**Exercise materials**
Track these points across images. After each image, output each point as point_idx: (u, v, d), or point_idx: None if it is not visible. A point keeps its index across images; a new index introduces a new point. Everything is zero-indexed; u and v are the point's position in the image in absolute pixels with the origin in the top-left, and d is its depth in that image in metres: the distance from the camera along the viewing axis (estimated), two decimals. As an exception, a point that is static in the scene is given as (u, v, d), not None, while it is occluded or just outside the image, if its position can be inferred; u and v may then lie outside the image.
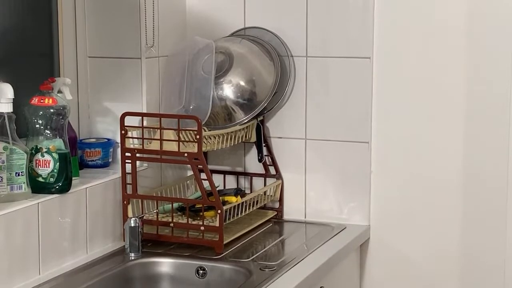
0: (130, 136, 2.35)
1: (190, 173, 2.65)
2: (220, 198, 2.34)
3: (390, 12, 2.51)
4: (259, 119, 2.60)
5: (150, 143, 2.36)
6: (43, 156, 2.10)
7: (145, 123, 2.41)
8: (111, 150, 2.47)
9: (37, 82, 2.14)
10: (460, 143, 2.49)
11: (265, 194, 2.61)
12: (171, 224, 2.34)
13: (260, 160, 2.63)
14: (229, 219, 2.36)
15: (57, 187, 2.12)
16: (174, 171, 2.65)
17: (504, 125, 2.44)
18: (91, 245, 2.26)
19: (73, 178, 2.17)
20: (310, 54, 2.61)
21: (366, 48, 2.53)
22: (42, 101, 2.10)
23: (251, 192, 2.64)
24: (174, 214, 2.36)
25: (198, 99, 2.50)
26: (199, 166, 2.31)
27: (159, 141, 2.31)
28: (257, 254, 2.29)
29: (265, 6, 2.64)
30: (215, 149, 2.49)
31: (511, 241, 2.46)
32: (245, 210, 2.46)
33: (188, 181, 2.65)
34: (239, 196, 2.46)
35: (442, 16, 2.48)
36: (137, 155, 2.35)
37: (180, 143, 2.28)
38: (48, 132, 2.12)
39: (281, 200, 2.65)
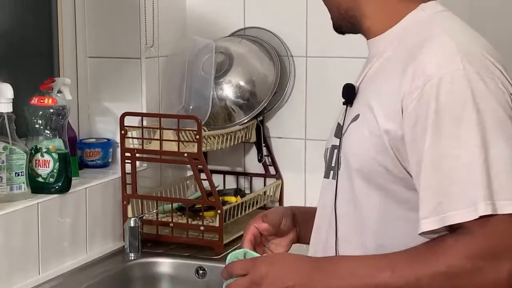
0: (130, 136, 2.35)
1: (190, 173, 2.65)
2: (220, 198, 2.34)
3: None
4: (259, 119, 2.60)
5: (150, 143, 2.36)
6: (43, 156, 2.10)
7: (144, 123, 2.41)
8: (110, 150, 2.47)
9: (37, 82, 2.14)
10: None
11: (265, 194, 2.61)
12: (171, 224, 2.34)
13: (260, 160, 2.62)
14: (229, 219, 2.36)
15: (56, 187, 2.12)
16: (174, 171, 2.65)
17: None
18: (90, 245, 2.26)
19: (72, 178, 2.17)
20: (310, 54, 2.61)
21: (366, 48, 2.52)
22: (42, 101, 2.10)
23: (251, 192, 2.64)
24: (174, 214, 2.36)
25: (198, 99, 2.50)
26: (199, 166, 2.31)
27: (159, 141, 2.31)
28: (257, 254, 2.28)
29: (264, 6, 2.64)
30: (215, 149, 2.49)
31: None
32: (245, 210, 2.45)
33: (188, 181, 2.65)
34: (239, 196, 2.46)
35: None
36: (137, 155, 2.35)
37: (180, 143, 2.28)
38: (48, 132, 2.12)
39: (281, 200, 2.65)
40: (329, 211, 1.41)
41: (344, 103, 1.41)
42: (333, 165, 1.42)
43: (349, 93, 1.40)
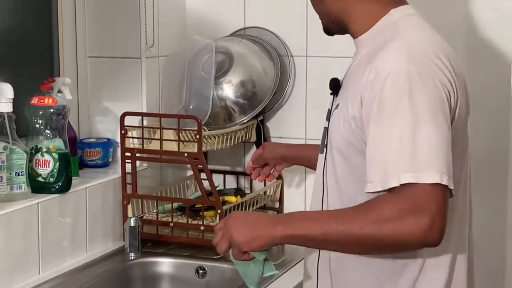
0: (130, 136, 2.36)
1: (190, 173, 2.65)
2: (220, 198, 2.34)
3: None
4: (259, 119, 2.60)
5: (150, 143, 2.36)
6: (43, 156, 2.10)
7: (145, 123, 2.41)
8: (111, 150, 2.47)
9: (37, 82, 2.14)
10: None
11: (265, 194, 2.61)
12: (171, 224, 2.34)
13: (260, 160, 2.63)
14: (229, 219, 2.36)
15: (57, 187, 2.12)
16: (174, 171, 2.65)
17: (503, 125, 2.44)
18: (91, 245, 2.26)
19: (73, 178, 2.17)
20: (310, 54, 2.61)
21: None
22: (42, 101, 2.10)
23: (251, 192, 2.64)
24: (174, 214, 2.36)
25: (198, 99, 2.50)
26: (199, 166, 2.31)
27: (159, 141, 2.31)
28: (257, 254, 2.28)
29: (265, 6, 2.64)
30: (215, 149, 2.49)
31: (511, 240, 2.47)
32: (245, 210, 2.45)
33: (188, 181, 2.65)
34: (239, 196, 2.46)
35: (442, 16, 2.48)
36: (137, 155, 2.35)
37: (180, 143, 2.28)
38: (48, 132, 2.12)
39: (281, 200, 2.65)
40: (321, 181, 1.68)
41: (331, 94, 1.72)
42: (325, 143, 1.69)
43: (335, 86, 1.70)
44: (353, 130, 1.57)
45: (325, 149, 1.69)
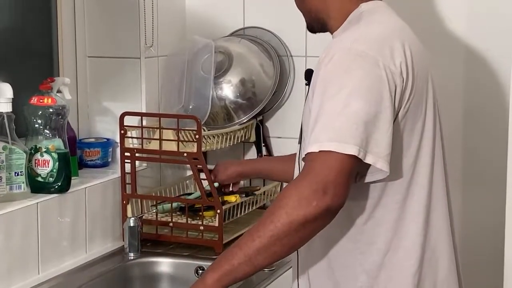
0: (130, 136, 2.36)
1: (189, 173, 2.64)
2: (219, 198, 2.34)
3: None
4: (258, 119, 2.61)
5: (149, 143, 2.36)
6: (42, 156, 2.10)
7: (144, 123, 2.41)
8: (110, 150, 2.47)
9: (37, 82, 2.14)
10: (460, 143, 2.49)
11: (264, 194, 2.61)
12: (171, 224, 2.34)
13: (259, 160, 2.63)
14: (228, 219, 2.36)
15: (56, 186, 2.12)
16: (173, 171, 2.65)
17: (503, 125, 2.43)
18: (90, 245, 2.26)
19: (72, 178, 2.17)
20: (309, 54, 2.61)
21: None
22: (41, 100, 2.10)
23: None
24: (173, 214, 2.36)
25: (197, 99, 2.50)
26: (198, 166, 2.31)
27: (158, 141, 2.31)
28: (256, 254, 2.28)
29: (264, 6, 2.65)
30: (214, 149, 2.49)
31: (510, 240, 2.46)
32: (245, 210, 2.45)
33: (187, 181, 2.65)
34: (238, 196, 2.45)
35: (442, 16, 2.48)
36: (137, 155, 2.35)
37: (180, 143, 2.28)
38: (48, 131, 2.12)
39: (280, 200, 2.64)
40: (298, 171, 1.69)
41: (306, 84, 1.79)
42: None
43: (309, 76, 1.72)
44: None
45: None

---

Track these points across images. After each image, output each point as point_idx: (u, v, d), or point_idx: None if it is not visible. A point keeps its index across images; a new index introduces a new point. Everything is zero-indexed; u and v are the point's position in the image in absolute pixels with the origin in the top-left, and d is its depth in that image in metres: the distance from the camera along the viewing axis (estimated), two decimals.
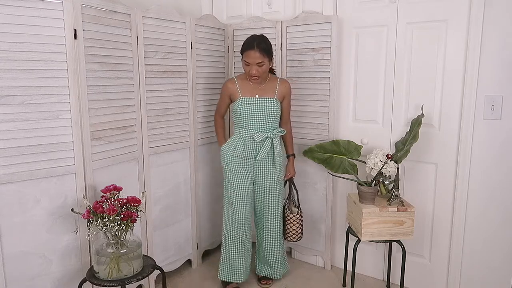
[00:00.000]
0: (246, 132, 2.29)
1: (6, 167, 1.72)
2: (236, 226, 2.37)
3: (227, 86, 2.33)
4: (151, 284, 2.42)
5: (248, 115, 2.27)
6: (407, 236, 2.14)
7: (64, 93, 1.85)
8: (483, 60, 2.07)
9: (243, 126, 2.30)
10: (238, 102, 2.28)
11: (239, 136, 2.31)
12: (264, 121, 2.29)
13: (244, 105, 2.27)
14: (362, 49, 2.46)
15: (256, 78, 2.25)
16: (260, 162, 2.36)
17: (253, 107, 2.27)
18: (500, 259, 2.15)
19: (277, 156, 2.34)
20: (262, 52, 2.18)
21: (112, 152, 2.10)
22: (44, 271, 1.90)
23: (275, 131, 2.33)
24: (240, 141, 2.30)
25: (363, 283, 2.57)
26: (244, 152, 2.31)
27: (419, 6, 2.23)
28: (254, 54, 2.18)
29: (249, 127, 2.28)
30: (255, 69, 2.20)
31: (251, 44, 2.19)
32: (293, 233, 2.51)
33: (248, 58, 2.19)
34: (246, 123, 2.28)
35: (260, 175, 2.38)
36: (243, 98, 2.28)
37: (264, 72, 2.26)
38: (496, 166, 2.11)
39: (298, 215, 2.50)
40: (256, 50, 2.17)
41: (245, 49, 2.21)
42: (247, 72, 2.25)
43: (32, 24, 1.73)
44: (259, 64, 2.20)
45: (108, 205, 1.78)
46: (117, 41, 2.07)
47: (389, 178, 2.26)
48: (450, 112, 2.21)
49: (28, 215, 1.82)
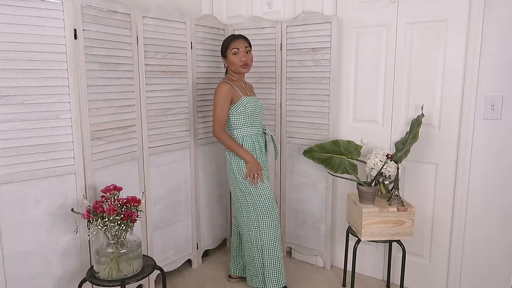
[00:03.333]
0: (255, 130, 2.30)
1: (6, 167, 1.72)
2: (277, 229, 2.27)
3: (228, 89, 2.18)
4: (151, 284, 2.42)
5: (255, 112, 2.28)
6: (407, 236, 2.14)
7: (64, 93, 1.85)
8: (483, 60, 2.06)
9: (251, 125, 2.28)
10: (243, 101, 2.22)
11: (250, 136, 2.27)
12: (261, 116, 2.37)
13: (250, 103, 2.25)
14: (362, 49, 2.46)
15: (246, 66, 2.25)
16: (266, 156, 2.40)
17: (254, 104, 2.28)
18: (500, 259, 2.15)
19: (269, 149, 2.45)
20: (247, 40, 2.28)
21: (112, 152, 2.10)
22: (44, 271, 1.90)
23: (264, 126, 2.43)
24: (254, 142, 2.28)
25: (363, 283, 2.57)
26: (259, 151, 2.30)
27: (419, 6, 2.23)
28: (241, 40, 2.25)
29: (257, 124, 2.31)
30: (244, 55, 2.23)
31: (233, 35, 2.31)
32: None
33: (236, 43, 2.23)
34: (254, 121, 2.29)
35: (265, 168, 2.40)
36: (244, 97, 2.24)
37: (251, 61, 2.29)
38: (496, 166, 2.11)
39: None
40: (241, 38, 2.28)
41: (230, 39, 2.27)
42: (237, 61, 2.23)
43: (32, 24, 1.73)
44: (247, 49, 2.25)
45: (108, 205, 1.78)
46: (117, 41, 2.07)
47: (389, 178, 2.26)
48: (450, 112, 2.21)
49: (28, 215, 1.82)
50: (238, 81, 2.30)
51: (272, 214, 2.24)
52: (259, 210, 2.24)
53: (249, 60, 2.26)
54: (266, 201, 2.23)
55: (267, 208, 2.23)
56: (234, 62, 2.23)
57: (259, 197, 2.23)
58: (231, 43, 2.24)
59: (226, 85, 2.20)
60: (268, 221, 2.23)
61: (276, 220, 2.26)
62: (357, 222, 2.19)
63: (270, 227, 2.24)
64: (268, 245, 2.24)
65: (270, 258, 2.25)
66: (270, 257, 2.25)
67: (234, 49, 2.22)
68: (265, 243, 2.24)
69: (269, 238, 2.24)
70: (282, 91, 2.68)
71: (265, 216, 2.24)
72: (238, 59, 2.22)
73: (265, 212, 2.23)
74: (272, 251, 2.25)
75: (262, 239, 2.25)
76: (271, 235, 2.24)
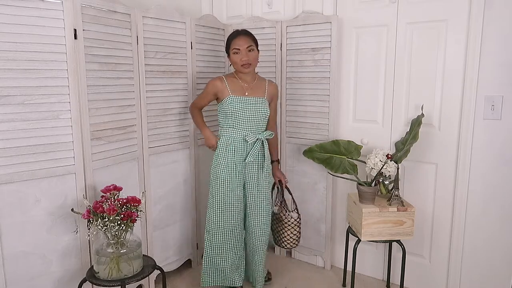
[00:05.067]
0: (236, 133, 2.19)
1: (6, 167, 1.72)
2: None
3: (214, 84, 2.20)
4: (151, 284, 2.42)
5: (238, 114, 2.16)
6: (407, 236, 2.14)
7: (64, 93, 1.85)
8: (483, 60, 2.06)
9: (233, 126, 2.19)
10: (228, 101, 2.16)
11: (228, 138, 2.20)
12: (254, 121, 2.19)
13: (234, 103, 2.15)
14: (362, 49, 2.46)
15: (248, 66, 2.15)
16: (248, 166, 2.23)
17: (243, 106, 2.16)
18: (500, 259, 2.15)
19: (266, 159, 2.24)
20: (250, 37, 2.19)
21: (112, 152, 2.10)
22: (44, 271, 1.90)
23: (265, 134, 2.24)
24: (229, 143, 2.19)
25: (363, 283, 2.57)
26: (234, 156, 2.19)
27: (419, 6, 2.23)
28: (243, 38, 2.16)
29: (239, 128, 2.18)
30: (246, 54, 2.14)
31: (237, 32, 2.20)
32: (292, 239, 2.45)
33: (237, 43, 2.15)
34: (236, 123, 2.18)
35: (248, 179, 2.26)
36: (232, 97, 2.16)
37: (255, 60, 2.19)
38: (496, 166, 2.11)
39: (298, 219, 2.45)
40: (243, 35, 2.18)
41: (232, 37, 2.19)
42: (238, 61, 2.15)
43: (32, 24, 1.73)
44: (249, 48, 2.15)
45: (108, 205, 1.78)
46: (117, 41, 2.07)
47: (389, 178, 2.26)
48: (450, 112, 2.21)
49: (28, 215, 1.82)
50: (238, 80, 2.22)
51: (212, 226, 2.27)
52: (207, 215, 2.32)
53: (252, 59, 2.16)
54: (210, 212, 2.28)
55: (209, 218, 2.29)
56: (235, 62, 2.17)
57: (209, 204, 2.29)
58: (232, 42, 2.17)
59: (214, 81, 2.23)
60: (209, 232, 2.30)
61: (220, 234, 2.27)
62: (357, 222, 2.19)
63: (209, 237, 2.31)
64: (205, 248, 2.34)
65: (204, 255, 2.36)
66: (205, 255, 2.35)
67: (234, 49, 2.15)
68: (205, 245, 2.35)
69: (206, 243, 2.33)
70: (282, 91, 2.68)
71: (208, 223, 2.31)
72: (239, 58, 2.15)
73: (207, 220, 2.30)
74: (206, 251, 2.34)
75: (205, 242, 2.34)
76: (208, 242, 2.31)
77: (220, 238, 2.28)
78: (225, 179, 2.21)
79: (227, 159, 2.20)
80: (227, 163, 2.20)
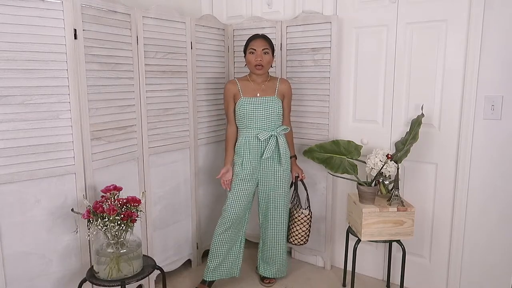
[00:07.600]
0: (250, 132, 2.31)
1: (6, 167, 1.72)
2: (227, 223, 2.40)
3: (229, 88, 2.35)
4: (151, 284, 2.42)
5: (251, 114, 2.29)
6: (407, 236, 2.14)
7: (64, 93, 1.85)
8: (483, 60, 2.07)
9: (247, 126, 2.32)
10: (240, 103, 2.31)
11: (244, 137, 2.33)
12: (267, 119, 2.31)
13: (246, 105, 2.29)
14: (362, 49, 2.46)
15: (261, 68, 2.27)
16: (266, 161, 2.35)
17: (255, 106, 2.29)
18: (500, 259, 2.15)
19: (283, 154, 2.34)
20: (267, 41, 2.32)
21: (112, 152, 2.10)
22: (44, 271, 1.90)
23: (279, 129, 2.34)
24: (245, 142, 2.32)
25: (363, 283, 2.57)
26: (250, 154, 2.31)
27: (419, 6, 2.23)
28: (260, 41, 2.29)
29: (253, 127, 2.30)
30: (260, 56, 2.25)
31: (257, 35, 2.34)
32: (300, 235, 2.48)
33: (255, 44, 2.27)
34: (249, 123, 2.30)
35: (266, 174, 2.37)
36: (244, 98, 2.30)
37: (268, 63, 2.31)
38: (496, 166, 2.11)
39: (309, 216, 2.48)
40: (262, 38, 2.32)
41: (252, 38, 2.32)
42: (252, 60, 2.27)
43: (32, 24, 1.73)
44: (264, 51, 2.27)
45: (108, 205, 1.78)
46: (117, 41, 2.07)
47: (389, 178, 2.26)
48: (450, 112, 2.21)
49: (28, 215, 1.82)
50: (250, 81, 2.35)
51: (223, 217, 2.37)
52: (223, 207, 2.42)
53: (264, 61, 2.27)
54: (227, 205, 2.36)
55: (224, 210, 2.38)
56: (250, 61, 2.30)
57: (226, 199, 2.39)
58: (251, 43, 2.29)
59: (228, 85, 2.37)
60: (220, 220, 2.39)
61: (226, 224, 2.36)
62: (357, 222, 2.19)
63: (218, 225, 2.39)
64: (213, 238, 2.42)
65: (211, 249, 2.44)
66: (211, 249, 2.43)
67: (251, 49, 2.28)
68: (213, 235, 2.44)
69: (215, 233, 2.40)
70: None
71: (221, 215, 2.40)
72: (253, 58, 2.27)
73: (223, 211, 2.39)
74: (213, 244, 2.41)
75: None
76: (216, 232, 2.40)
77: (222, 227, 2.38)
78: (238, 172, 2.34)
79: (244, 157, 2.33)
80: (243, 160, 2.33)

**What you should do**
Only lines with the word "index" count here; copy every one from the records.

**Your solution**
Track these points across images. After each image, output each point as point_idx: (u, v, d), or point_idx: None if it is not visible. A point keeps its index across images; a new index introduces a new point. Everything is zero-indexed; u and v are the point's position in the image in absolute pixels with the origin in the top-left, and d is its depth in that image in metres: the distance from the camera along the viewing axis (estimated), two decimals. As an exception, a point that is static in the scene is given as (u, v, d), not None, while it is occluded or just outside the image, if its position can be inferred; u and v may then lie outside the image.
Track these points across images. After each image, output each point as point_idx: (u, v, d), or point_idx: None if it is not visible. A point keeps its index across images; a new index introduces a new point. Everything is zero-indexed; u and v are the point's position in the image in absolute pixels with the origin in the top-left, and d is its depth in that image in metres: the distance from the camera along the viewing axis (estimated), two decimals.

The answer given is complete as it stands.